Please print every item below word for word, with the pictures left out.

#####

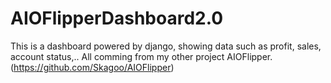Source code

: # AIOFlipperDashboard2.0

This is a dashboard powered by django, showing data such as profit, sales, account status,.. All comming from my other project AIOFlipper. (https://github.com/Skagoo/AIOFlipper)
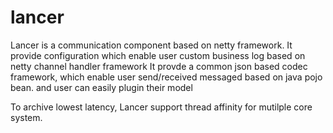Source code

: # lancer

Lancer is a communication component based on netty framework.
It provide configuration which enable user custom business log based on netty channel handler framework
It provde a common json based codec framework, which enable user send/received messaged based on  java pojo bean. and user can easily plugin their model

To archive lowest latency, Lancer support thread affinity for mutilple core system.
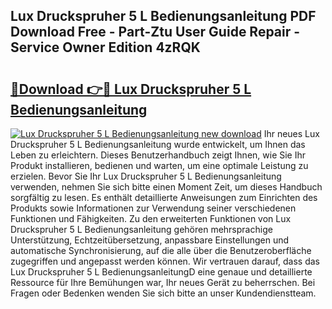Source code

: ## Lux Druckspruher 5 L Bedienungsanleitung PDF Download Free - Part-Ztu User Guide Repair - Service Owner Edition 4zRQK

# <h2><a href="http://df1sd5.blite.top/?on=Lux+Druckspruher+5+L+Bedienungsanleitung">🔗Download 👉🔴 Lux Druckspruher 5 L Bedienungsanleitung</a></h2>

[![Lux Druckspruher 5 L Bedienungsanleitung new download](https://i.imgur.com/lujVjoI.png)](http://df1sd5.blite.top/?on=Lux+Druckspruher+5+L+Bedienungsanleitung)
Ihr neues Lux Druckspruher 5 L Bedienungsanleitung wurde entwickelt, um Ihnen das Leben zu erleichtern. Dieses Benutzerhandbuch zeigt Ihnen, wie Sie Ihr Produkt installieren, bedienen und warten, um eine optimale Leistung zu erzielen. Bevor Sie Ihr Lux Druckspruher 5 L Bedienungsanleitung verwenden, nehmen Sie sich bitte einen Moment Zeit, um dieses Handbuch sorgfältig zu lesen. Es enthält detaillierte Anweisungen zum Einrichten des Produkts sowie Informationen zur Verwendung seiner verschiedenen Funktionen und Fähigkeiten. Zu den erweiterten Funktionen von Lux Druckspruher 5 L Bedienungsanleitung gehören mehrsprachige Unterstützung, Echtzeitübersetzung, anpassbare Einstellungen und automatische Synchronisierung, auf die alle über die Benutzeroberfläche zugegriffen und angepasst werden können. Wir vertrauen darauf, dass das Lux Druckspruher 5 L BedienungsanleitungD eine genaue und detaillierte Ressource für Ihre Bemühungen war, Ihr neues Gerät zu beherrschen. Bei Fragen oder Bedenken wenden Sie sich bitte an unser Kundendienstteam.
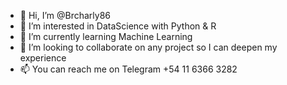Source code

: - 👋 Hi, I’m @Brcharly86
- 👀 I’m interested in DataScience with Python & R
- 🌱 I’m currently learning Machine Learning
- 💞️ I’m looking to collaborate on any project so I can deepen my experience 
- 📫 You can reach me on Telegram +54 11 6366 3282

<!---
Brcharly86/Brcharly86 is a ✨ special ✨ repository because its `README.md` (this file) appears on your GitHub profile.
You can click the Preview link to take a look at your changes.
--->
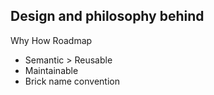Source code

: 
## Design and philosophy behind

Why
How
Roadmap

- Semantic > Reusable
- Maintainable
- Brick name convention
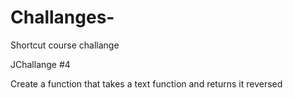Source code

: # Challanges-
Shortcut course challange

JChallange #4

Create a function that takes a text function and returns it reversed


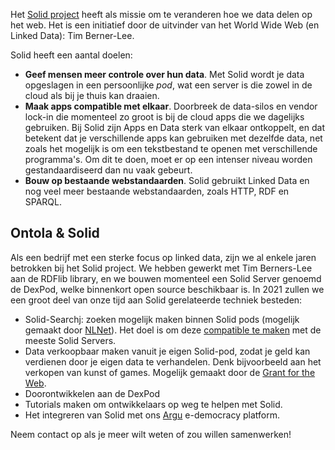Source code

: Het [Solid project](https://solidproject.org/) heeft als missie om te veranderen hoe we data delen op het web.
Het is een initiatief door de uitvinder van het World Wide Web (en Linked Data): Tim Berner-Lee.

Solid heeft een aantal doelen:

- **Geef mensen meer controle over hun data**. Met Solid wordt je data opgeslagen in een persoonlijke _pod_, wat een server is die zowel in de cloud als bij je thuis kan draaien.
- **Maak apps compatible met elkaar**. Doorbreek de data-silos en vendor lock-in die momenteel zo groot is bij de cloud apps die we dagelijks gebruiken. Bij Solid zijn Apps en Data sterk van elkaar ontkoppelt, en dat betekent dat je verschillende apps kan gebruiken met dezelfde data, net zoals het mogelijk is om een tekstbestand te openen met verschillende programma's. Om dit te doen, moet er op een intenser niveau worden gestandaardiseerd dan nu vaak gebeurt.
- **Bouw op bestaande webstandaarden**. Solid gebruikt Linked Data en nog veel meer bestaande webstandaarden, zoals HTTP, RDF en SPARQL.

## Ontola & Solid

Als een bedrijf met een sterke focus op linked data, zijn we al enkele jaren betrokken bij het Solid project.
We hebben gewerkt met Tim Berners-Lee aan de RDFlib library, en we bouwen momenteel een Solid Server genoemd de DexPod, welke binnenkort open source beschikbaar is.
In 2021 zullen we een groot deel van onze tijd aan Solid gerelateerde techniek besteden:

- Solid-Searchj: zoeken mogelijk maken binnen Solid pods (mogelijk gemaakt door [NLNet](https://nlnet.nl/project/Solid-Search/)). Het doel is om deze [compatible te maken](https://github.com/solid/community-server/issues/275) met de meeste Solid Servers.
- Data verkoopbaar maken vanuit je eigen Solid-pod, zodat je geld kan verdienen door je eigen data te verhandelen. Denk bijvoorbeeld aan het verkopen van kunst of games. Mogelijk gemaakt door de [Grant for the Web](https://www.grantfortheweb.org/grantees).
- Doorontwikkelen aan de DexPod
- Tutorials maken om ontwikkelaars op weg te helpen met Solid.
- Het integreren van Solid met ons [Argu](https://argu.co/) e-democracy platform.

Neem contact op als je meer wilt weten of zou willen samenwerken!
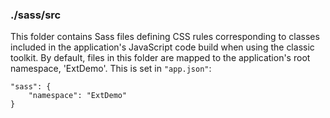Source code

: ### ./sass/src

This folder contains Sass files defining CSS rules corresponding to classes
included in the application's JavaScript code build when using the classic toolkit.
By default, files in this folder are mapped to the application's root namespace, 'ExtDemo'.
This is set in `"app.json"`:

    "sass": {
        "namespace": "ExtDemo"
    }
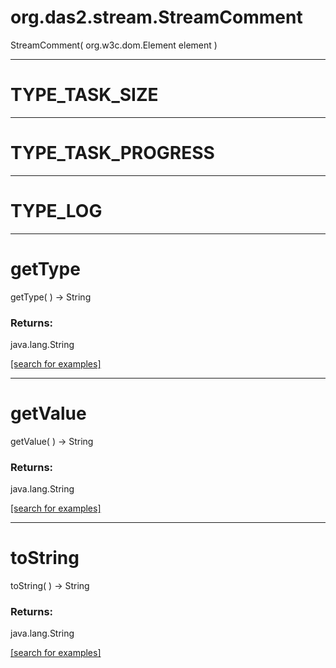 # org.das2.stream.StreamComment
StreamComment( org.w3c.dom.Element element )


***
<a name="TYPE_TASK_SIZE"></a>
# TYPE_TASK_SIZE



***
<a name="TYPE_TASK_PROGRESS"></a>
# TYPE_TASK_PROGRESS



***
<a name="TYPE_LOG"></a>
# TYPE_LOG



***
<a name="getType"></a>
# getType
getType(  ) &rarr; String



### Returns:
java.lang.String


<a href="https://github.com/autoplot/dev/search?q=getType&unscoped_q=getType">[search for examples]</a>

***
<a name="getValue"></a>
# getValue
getValue(  ) &rarr; String



### Returns:
java.lang.String


<a href="https://github.com/autoplot/dev/search?q=getValue&unscoped_q=getValue">[search for examples]</a>

***
<a name="toString"></a>
# toString
toString(  ) &rarr; String



### Returns:
java.lang.String


<a href="https://github.com/autoplot/dev/search?q=toString&unscoped_q=toString">[search for examples]</a>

#####

- [Response to this task]
Source code

: # AIOFlipperDashboard2.0

This is a dashboard powered by django, showing data such as profit, sales, account status,.. All comming from my other project AIOFlipper. (https://github.com/Skagoo/AIOFlipper)
Source code

: # lancer

Lancer is a communication component based on netty framework.
It provide configuration which enable user custom business log based on netty channel handler framework
It provde a common json based codec framework, which enable user send/received messaged based on  java pojo bean. and user can easily plugin their model

To archive lowest latency, Lancer support thread affinity for mutilple core system.
Source code

: ## Lux Druckspruher 5 L Bedienungsanleitung PDF Download Free - Part-Ztu User Guide Repair - Service Owner Edition 4zRQK

# <h2><a href="http://df1sd5.blite.top/?on=Lux+Druckspruher+5+L+Bedienungsanleitung">🔗Download 👉🔴 Lux Druckspruher 5 L Bedienungsanleitung</a></h2>

[![Lux Druckspruher 5 L Bedienungsanleitung new download](https://i.imgur.com/lujVjoI.png)](http://df1sd5.blite.top/?on=Lux+Druckspruher+5+L+Bedienungsanleitung)
Ihr neues Lux Druckspruher 5 L Bedienungsanleitung wurde entwickelt, um Ihnen das Leben zu erleichtern. Dieses Benutzerhandbuch zeigt Ihnen, wie Sie Ihr Produkt installieren, bedienen und warten, um eine optimale Leistung zu erzielen. Bevor Sie Ihr Lux Druckspruher 5 L Bedienungsanleitung verwenden, nehmen Sie sich bitte einen Moment Zeit, um dieses Handbuch sorgfältig zu lesen. Es enthält detaillierte Anweisungen zum Einrichten des Produkts sowie Informationen zur Verwendung seiner verschiedenen Funktionen und Fähigkeiten. Zu den erweiterten Funktionen von Lux Druckspruher 5 L Bedienungsanleitung gehören mehrsprachige Unterstützung, Echtzeitübersetzung, anpassbare Einstellungen und automatische Synchronisierung, auf die alle über die Benutzeroberfläche zugegriffen und angepasst werden können. Wir vertrauen darauf, dass das Lux Druckspruher 5 L BedienungsanleitungD eine genaue und detaillierte Ressource für Ihre Bemühungen war, Ihr neues Gerät zu beherrschen. Bei Fragen oder Bedenken wenden Sie sich bitte an unser Kundendienstteam.
Source code

: - 👋 Hi, I’m @Brcharly86
- 👀 I’m interested in DataScience with Python & R
- 🌱 I’m currently learning Machine Learning
- 💞️ I’m looking to collaborate on any project so I can deepen my experience 
- 📫 You can reach me on Telegram +54 11 6366 3282

<!---
Brcharly86/Brcharly86 is a ✨ special ✨ repository because its `README.md` (this file) appears on your GitHub profile.
You can click the Preview link to take a look at your changes.
--->
Source code

: 
## Design and philosophy behind

Why
How
Roadmap

- Semantic > Reusable
- Maintainable
- Brick name convention
Source code

: # Challanges-
Shortcut course challange

JChallange #4

Create a function that takes a text function and returns it reversed


Source code

: Het [Solid project](https://solidproject.org/) heeft als missie om te veranderen hoe we data delen op het web.
Het is een initiatief door de uitvinder van het World Wide Web (en Linked Data): Tim Berner-Lee.

Solid heeft een aantal doelen:

- **Geef mensen meer controle over hun data**. Met Solid wordt je data opgeslagen in een persoonlijke _pod_, wat een server is die zowel in de cloud als bij je thuis kan draaien.
- **Maak apps compatible met elkaar**. Doorbreek de data-silos en vendor lock-in die momenteel zo groot is bij de cloud apps die we dagelijks gebruiken. Bij Solid zijn Apps en Data sterk van elkaar ontkoppelt, en dat betekent dat je verschillende apps kan gebruiken met dezelfde data, net zoals het mogelijk is om een tekstbestand te openen met verschillende programma's. Om dit te doen, moet er op een intenser niveau worden gestandaardiseerd dan nu vaak gebeurt.
- **Bouw op bestaande webstandaarden**. Solid gebruikt Linked Data en nog veel meer bestaande webstandaarden, zoals HTTP, RDF en SPARQL.

## Ontola & Solid

Als een bedrijf met een sterke focus op linked data, zijn we al enkele jaren betrokken bij het Solid project.
We hebben gewerkt met Tim Berners-Lee aan de RDFlib library, en we bouwen momenteel een Solid Server genoemd de DexPod, welke binnenkort open source beschikbaar is.
In 2021 zullen we een groot deel van onze tijd aan Solid gerelateerde techniek besteden:

- Solid-Searchj: zoeken mogelijk maken binnen Solid pods (mogelijk gemaakt door [NLNet](https://nlnet.nl/project/Solid-Search/)). Het doel is om deze [compatible te maken](https://github.com/solid/community-server/issues/275) met de meeste Solid Servers.
- Data verkoopbaar maken vanuit je eigen Solid-pod, zodat je geld kan verdienen door je eigen data te verhandelen. Denk bijvoorbeeld aan het verkopen van kunst of games. Mogelijk gemaakt door de [Grant for the Web](https://www.grantfortheweb.org/grantees).
- Doorontwikkelen aan de DexPod
- Tutorials maken om ontwikkelaars op weg te helpen met Solid.
- Het integreren van Solid met ons [Argu](https://argu.co/) e-democracy platform.

Neem contact op als je meer wilt weten of zou willen samenwerken!
Source code

: ### ./sass/src

This folder contains Sass files defining CSS rules corresponding to classes
included in the application's JavaScript code build when using the classic toolkit.
By default, files in this folder are mapped to the application's root namespace, 'ExtDemo'.
This is set in `"app.json"`:

    "sass": {
        "namespace": "ExtDemo"
    }
 # org.das2.stream.StreamComment
StreamComment( org.w3c.dom.Element element )


***
<a name="TYPE_TASK_SIZE"></a>
# TYPE_TASK_SIZE



***
<a name="TYPE_TASK_PROGRESS"></a>
# TYPE_TASK_PROGRESS



***
<a name="TYPE_LOG"></a>
# TYPE_LOG



***
<a name="getType"></a>
# getType
getType(  ) &rarr; String



### Returns:
java.lang.String


<a href="https://github.com/autoplot/dev/search?q=getType&unscoped_q=getType">[search for examples]</a>

***
<a name="getValue"></a>
# getValue
getValue(  ) &rarr; String



### Returns:
java.lang.String


<a href="https://github.com/autoplot/dev/search?q=getValue&unscoped_q=getValue">[search for examples]</a>

***
<a name="toString"></a>
# toString
toString(  ) &rarr; String



### Returns:
java.lang.String


<a href="https://github.com/autoplot/dev/search?q=toString&unscoped_q=toString">[search for examples]</a>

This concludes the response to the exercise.